The Clipping Problem: When we apply Seq-TIS, we compute $\min(10000, C) \cdot f(y) = C \cdot f(y)$. The sample is still included in the gradient update with weight $C$. If $f(y)$ is malformed (due to the OOD nature of $y$), we introduce a systematic error into every gradient step.

Why This Violates the Trust Region: Recall from the TRPO lower bound that the surrogate objective $L_\mu(\pi)$ is only valid when $D_{TV}^{\max}(\pi, \mu) \leq \delta$. Samples with extreme importance ratios $\rho(y) \gg C$ indicate that $\pi$ and $\mu$ have diverged far beyond this trust region for that particular sample. Clipping the weight does not fix the underlying problem—the sample itself lies outside the region where the first-order approximation holds.

1.2 The Solution: Hard Trust Region via Rejection (Seq-MIS)

Instead of soft clipping, we enforce a Hard Trust Region: samples outside the trusted region are rejected entirely.

Definition: Sequence-Level Masked IS (Seq-MIS)

$$ \hat{g}_{\text{seq-mis}}(y) = \mathbb{I}(\rho(y) \le C) \cdot \rho(y) \cdot f(y) $$

where $\mathbb{I}(\cdot)$ is the indicator function.

Mathematical Interpretation: The trust region is defined as:

$$ \mathcal{T}_C = \{y : \rho(y) \le C\} = \left\{y : \frac{\pi(y)}{\mu(y)} \le C\right\} $$

Only samples within this region contribute to the gradient. Samples with $\rho(y) \gt C$ are treated as unreliable and excluded.

Connection to TRPO: This implements the trust region concept from TRPO theory (Part 1), where the trust region constraint $D_{TV}(\pi | \mu) \le \delta$ must be enforced to guarantee improvement. Seq-MIS enforces this constraint via rejection (hard trust region) rather than penalization (soft trust region), ensuring that gradient updates only use samples from the valid trust region.

1.3 Bias-Variance Analysis of Seq-MIS

Bias: The Seq-MIS estimator is biased.
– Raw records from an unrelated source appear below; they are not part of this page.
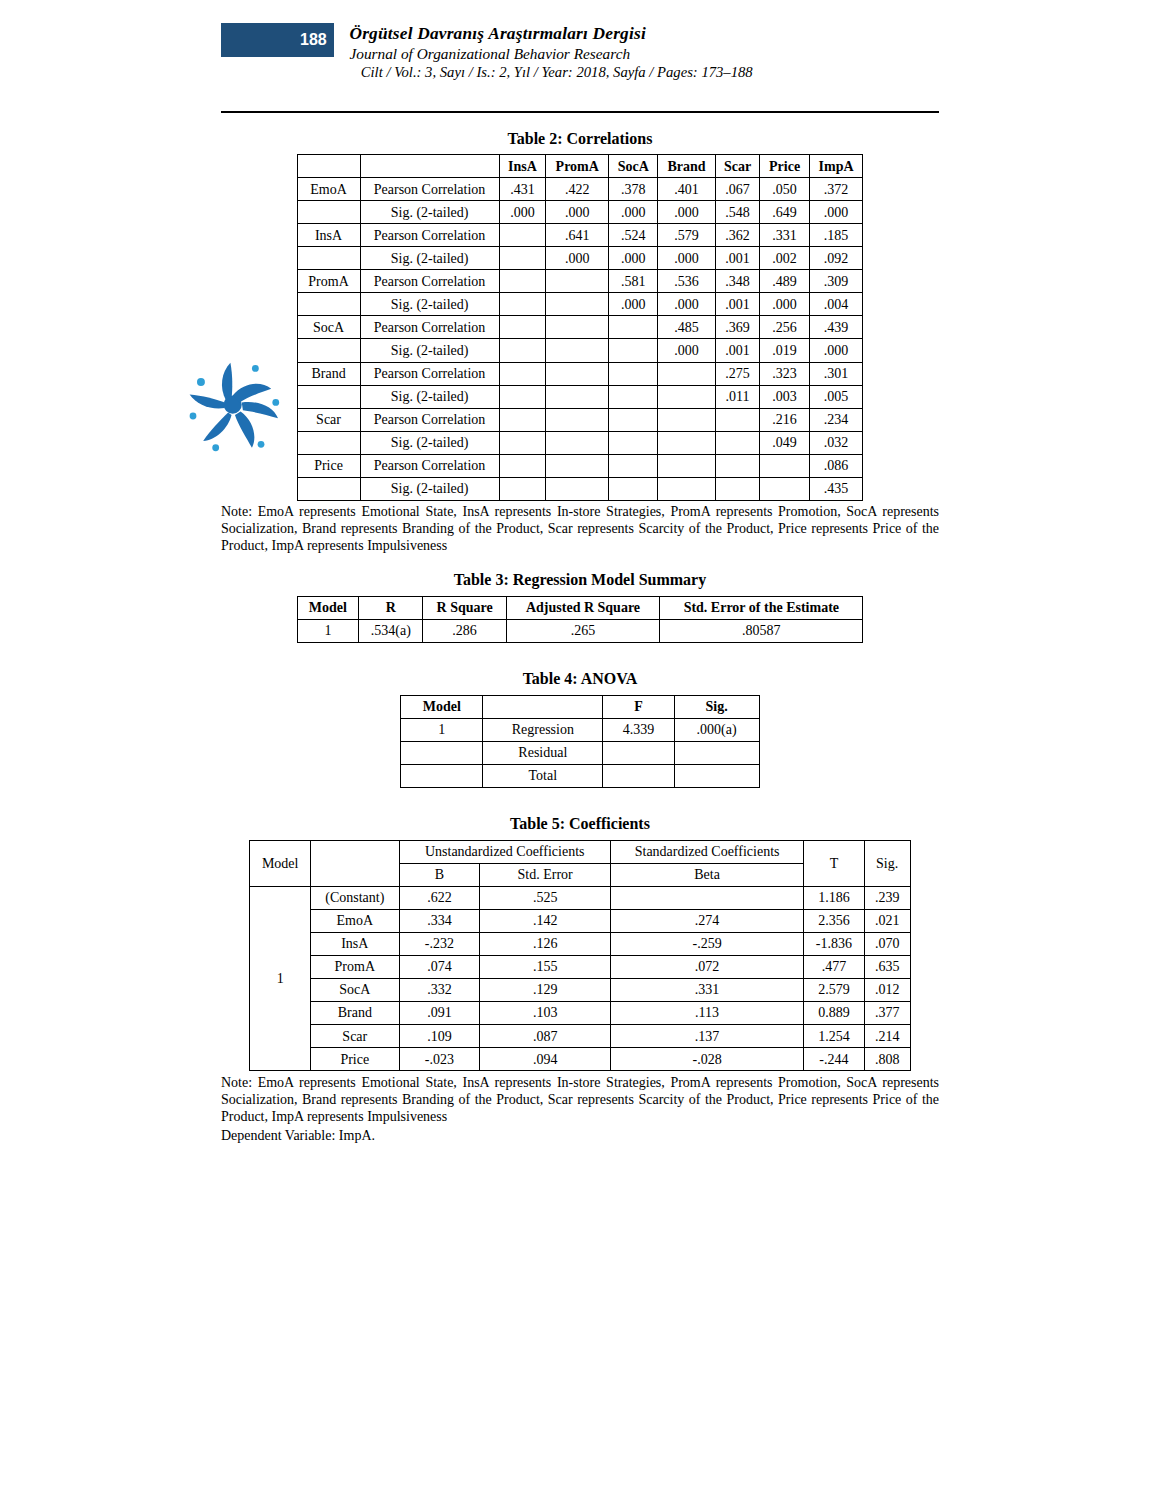188
Örgütsel Davranış Araştırmaları Dergisi
Journal of Organizational Behavior Research
Cilt / Vol.: 3, Sayı / Is.: 2, Yıl / Year: 2018, Sayfa / Pages: 173–188
Table 2: Correlations
| | | InsA | PromA | SocA | Brand | Scar | Price | ImpA |
| EmoA | Pearson Correlation | .431 | .422 | .378 | .401 | .067 | .050 | .372 |
| | Sig. (2-tailed) | .000 | .000 | .000 | .000 | .548 | .649 | .000 |
| InsA | Pearson Correlation | | .641 | .524 | .579 | .362 | .331 | .185 |
| | Sig. (2-tailed) | | .000 | .000 | .000 | .001 | .002 | .092 |
| PromA | Pearson Correlation | | | .581 | .536 | .348 | .489 | .309 |
| | Sig. (2-tailed) | | | .000 | .000 | .001 | .000 | .004 |
| SocA | Pearson Correlation | | | | .485 | .369 | .256 | .439 |
| | Sig. (2-tailed) | | | | .000 | .001 | .019 | .000 |
| Brand | Pearson Correlation | | | | | .275 | .323 | .301 |
| | Sig. (2-tailed) | | | | | .011 | .003 | .005 |
| Scar | Pearson Correlation | | | | | | .216 | .234 |
| | Sig. (2-tailed) | | | | | | .049 | .032 |
| Price | Pearson Correlation | | | | | | | .086 |
| | Sig. (2-tailed) | | | | | | | .435 |
Note: EmoA represents Emotional State, InsA represents In-store Strategies, PromA represents Promotion, SocA represents Socialization, Brand represents Branding of the Product, Scar represents Scarcity of the Product, Price represents Price of the Product, ImpA represents Impulsiveness
Table 3: Regression Model Summary
| Model | R | R Square | Adjusted R Square | Std. Error of the Estimate |
| --- | --- | --- | --- | --- |
| 1 | .534(a) | .286 | .265 | .80587 |
Table 4: ANOVA
| Model | | F | Sig. |
| --- | --- | --- | --- |
| 1 | Regression | 4.339 | .000(a) |
| | Residual | | |
| | Total | | |
Table 5: Coefficients
| Model | | Unstandardized Coefficients | Standardized Coefficients | T | Sig. |
| --- | --- | --- | --- | --- | --- |
| B | Std. Error | Beta |
| 1 | (Constant) | .622 | .525 | | 1.186 | .239 |
| EmoA | .334 | .142 | .274 | 2.356 | .021 |
| InsA | -.232 | .126 | -.259 | -1.836 | .070 |
| PromA | .074 | .155 | .072 | .477 | .635 |
| SocA | .332 | .129 | .331 | 2.579 | .012 |
| Brand | .091 | .103 | .113 | 0.889 | .377 |
| Scar | .109 | .087 | .137 | 1.254 | .214 |
| Price | -.023 | .094 | -.028 | -.244 | .808 |
Note: EmoA represents Emotional State, InsA represents In-store Strategies, PromA represents Promotion, SocA represents Socialization, Brand represents Branding of the Product, Scar represents Scarcity of the Product, Price represents Price of the Product, ImpA represents Impulsiveness
Dependent Variable: ImpA.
By importance sampling identity:

$$ \mathbb{E}_\mu[\hat{g}_{\text{seq-mis}}] = \mathbb{E}_\mu[\mathbb{I}(\rho \le C) \cdot \rho \cdot f] = \sum_y \mu(y) \cdot \mathbb{I}(\rho(y) \le C) \cdot \frac{\pi(y)}{\mu(y)} \cdot f(y) $$ $$ = \sum_y \pi(y) \cdot \mathbb{I}(\rho(y) \le C) \cdot f(y) = \mathbb{E}_\pi[f \cdot \mathbb{I}(\rho \le C)] $$

The true gradient is $g = \mathbb{E}_\pi[f]$. Therefore:

$$ \text{Bias} = \mathbb{E}_\mu[\hat{g}_{\text{seq-mis}}] - g = \mathbb{E}_\pi[f \cdot \mathbb{I}(\rho \le C)] - \mathbb{E}_\pi[f] = -\mathbb{E}_\pi[f \cdot \mathbb{I}(\rho > C)] $$

The bias is the negative of the contribution from rejected samples (weighted by $\pi$).

Variance: Since $\mathbb{I}(\rho \le C) \cdot \rho \le C$ when the indicator is 1, and 0 otherwise:

$$ \mathbf{Var}(\hat{g}_{\text{seq-mis}}) \le \mathbb{E}_\mu[\|\hat{g}_{\text{seq-mis}}\|^2] \le C^2 \cdot \mathbb{E}_\mu[\|f\|^2] = O(T^2 C^2) $$

1.4 When to Use Each Estimator

EstimatorMechanismUse Case
Seq-TIS$\min(\rho, C) \cdot f$Moderate mismatch; maximize sample efficiency
Seq-MIS$\mathbb{I}(\rho \le C) \cdot \rho \cdot f$Large mismatch; OOD samples likely; prioritize robustness

The choice depends on the reliability of high-weight samples. When the behavior policy $\mu$ is well-calibrated and mismatch is controlled, Seq-TIS extracts more information. When OOD samples are prevalent, Seq-MIS provides a Hard Trust Region that prevents gradient corruption.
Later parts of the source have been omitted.